Elle oppose dans ce roman un homme ayant l'apparence de toutes les vertus à deux femmes ayant ces vertus et rajoute que "L’apparence des vertus est bien plus séduisante que les vertus mêmes, et celui qui feint de les avoir a bien de l’avantage sur celui qui les possède".
On voit comment l'histoire va se terminer. L'homme en question n'est pas un libertin comme chez Laclos ou Crébillon, mais la question du masque social que l'on revêt revient avec insistance ici aussi, avec la conclusion que le masque l'emporte donc sur la réalité. M. de Cressy n'est pas vraiment un libertin comme Valmont ou Versac, il se laisse entraîner plutôt qu'il ne choisit de séduire, il est l'homme du caprice qui ne considère jamais les conséquences de ses actes pour les autres parce qu'il ne pense qu'à lui-même.

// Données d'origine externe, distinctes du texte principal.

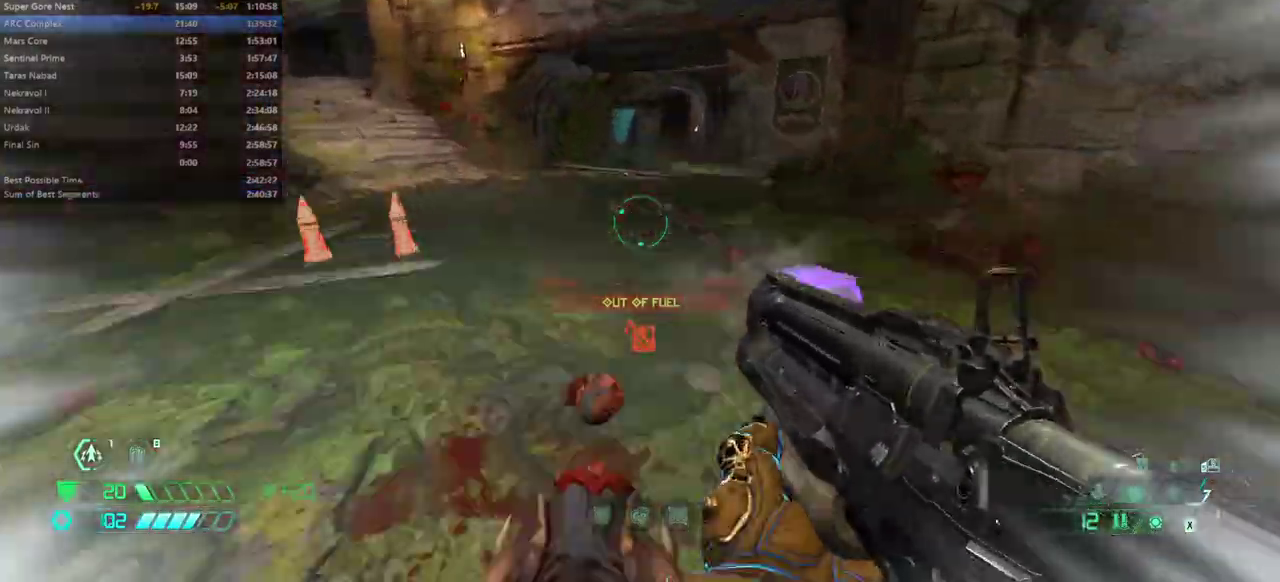
{"keys": ["fw"], "events": [[67, "dash", "up"]]}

Mme Riccoboni étudie les relations homme-femme dans ce court roman avec un regard résolument féministe et, si elle souligne le rapport déséquilibré qui existe, elle met aussi en avant la solidarité féminine qui peut exister : "Quoi qu’on en puisse penser dans l’égarement de son cœur, un amant ne vaut pas une amie".
Bref, c'est une bonne découverte qui me donne l'envie d'aller à la pêche de ses autres romans (je ne suis pas sûre qu'ils soient très faciles à trouver).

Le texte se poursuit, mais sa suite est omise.